Assigned task:
All lines of the material below that include the string "addr" are to be copied.

Given records:
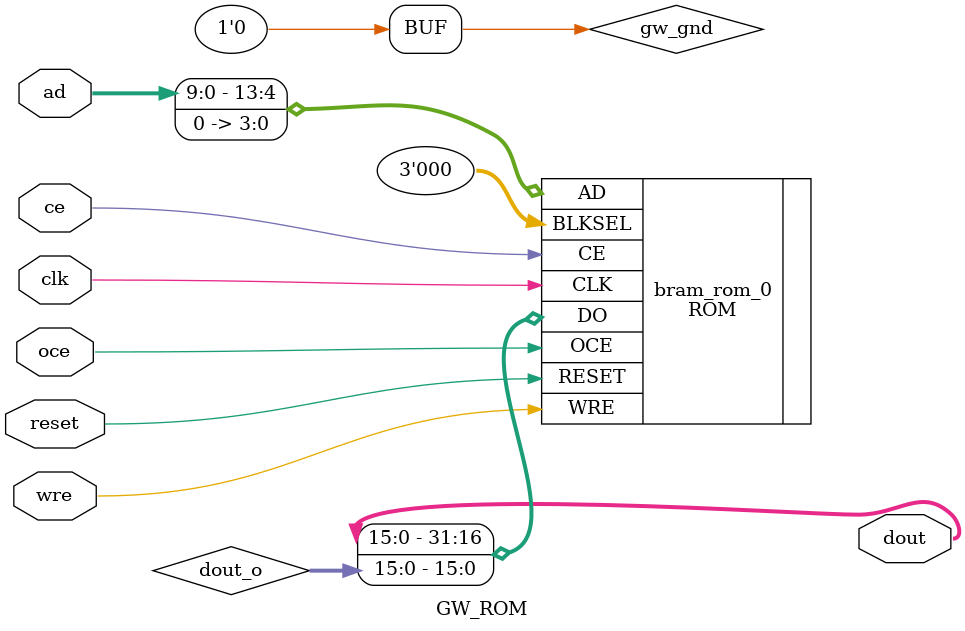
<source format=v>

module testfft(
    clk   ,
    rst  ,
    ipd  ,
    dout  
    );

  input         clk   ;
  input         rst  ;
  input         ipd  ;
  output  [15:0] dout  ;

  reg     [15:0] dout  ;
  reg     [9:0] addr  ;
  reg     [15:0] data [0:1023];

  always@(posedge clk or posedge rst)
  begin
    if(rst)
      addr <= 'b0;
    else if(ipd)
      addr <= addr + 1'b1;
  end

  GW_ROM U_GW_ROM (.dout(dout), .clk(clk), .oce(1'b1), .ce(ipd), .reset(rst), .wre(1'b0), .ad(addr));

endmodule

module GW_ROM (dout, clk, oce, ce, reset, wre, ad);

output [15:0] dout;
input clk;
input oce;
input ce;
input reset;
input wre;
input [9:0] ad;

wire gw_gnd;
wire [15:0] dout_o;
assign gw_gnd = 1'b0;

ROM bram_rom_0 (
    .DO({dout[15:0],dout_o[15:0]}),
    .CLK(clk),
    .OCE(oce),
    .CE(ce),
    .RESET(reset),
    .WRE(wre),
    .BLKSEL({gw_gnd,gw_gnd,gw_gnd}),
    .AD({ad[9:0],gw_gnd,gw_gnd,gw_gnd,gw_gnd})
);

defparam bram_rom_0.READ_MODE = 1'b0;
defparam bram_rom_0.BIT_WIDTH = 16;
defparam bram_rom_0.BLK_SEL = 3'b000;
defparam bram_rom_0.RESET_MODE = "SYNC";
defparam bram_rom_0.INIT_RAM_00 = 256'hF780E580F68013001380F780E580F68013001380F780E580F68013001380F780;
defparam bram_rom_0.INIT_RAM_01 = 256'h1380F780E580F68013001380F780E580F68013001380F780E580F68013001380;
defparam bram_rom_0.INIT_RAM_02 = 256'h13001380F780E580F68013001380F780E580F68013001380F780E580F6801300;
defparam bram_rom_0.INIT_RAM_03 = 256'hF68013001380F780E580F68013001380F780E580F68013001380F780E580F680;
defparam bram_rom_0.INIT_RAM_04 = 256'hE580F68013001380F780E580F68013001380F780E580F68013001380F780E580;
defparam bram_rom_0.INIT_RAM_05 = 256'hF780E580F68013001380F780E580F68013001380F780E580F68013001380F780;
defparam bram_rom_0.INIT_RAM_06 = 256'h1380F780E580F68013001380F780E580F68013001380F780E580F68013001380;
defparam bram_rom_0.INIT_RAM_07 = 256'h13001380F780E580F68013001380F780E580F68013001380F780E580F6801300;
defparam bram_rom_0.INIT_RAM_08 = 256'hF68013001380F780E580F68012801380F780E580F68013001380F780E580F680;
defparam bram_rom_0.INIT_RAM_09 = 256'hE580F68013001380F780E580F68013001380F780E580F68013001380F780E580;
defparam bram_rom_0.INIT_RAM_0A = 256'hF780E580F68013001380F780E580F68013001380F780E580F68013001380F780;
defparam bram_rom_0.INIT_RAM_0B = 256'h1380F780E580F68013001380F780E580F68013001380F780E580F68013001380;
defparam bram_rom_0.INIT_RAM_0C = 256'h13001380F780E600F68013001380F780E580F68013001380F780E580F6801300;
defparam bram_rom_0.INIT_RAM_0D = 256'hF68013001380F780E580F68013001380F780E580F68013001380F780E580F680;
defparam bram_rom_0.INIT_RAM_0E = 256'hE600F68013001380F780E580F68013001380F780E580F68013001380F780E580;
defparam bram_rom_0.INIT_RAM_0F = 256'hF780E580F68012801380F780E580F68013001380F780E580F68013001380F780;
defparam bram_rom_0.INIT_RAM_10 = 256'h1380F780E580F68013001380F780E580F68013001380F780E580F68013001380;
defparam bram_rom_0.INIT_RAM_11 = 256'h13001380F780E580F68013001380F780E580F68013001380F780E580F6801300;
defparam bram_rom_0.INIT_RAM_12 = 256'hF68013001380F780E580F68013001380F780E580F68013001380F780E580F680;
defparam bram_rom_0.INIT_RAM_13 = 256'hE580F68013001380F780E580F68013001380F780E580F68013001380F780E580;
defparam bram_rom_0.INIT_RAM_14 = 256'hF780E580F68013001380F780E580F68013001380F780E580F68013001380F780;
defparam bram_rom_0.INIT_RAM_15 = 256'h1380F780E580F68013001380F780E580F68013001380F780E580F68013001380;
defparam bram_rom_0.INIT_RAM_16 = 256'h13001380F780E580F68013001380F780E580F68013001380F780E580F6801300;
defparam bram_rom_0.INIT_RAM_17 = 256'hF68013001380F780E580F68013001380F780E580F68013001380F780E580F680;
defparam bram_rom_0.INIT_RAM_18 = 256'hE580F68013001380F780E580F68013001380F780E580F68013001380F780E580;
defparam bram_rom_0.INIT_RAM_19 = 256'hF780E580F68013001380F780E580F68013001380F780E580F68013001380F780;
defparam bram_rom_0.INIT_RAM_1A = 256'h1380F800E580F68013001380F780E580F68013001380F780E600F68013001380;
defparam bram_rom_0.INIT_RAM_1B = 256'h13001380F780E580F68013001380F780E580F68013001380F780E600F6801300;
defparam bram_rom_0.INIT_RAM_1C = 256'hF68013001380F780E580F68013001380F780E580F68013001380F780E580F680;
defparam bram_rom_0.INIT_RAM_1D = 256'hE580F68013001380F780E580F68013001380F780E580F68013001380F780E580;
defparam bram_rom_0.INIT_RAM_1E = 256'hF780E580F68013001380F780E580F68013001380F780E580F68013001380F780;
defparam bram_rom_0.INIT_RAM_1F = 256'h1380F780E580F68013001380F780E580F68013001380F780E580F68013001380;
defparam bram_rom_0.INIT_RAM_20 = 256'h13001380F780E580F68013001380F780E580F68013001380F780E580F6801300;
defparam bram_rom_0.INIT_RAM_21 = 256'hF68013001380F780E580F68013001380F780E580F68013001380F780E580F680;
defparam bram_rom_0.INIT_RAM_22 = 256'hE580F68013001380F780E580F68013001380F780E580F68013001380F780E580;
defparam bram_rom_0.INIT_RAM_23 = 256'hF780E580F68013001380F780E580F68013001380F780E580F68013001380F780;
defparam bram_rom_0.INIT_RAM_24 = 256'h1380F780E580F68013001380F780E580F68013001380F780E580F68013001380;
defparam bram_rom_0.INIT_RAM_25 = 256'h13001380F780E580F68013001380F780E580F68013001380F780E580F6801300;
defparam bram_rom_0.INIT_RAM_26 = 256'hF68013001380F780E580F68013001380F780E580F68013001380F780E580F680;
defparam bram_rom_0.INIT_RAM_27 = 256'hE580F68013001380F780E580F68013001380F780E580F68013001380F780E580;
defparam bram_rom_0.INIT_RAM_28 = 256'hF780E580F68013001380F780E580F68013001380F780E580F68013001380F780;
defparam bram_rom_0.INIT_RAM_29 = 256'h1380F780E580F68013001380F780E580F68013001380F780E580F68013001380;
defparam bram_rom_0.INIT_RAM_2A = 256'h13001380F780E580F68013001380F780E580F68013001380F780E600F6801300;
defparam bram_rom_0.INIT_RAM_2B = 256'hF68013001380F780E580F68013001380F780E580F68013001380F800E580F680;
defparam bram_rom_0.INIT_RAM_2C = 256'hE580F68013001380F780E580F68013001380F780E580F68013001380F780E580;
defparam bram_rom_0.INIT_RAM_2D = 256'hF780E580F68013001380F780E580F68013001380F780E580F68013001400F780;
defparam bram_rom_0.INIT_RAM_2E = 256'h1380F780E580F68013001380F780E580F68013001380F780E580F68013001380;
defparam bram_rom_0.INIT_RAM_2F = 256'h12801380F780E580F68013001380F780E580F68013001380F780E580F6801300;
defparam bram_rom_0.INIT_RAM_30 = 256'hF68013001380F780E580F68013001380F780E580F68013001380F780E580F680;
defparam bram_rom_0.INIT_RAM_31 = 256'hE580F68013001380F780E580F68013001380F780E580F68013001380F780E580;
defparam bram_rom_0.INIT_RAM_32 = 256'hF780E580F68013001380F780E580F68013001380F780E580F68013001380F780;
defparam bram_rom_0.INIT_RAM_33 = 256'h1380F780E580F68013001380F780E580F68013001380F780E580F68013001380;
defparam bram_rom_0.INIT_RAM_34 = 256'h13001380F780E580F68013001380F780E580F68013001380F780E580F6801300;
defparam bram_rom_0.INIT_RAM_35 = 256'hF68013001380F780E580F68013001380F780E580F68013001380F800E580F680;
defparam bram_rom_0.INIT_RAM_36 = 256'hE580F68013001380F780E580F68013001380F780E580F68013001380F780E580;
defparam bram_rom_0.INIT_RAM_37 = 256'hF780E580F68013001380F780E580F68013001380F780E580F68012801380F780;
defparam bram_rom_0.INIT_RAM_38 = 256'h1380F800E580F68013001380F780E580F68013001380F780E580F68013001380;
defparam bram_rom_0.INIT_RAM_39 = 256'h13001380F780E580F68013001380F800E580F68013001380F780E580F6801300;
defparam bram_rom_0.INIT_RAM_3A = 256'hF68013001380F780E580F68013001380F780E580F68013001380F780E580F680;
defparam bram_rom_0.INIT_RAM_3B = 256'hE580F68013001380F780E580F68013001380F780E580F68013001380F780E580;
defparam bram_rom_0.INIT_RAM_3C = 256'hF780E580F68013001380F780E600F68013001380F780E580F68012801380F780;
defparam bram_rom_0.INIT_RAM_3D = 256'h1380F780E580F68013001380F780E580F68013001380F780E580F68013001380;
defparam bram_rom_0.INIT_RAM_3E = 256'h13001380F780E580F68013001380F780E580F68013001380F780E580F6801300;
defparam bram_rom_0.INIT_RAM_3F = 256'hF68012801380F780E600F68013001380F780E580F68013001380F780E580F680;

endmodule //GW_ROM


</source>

Output of the task:
  reg     [9:0] addr  ;
      addr <= 'b0;
      addr <= addr + 1'b1;
  GW_ROM U_GW_ROM (.dout(dout), .clk(clk), .oce(1'b1), .ce(ipd), .reset(rst), .wre(1'b0), .ad(addr));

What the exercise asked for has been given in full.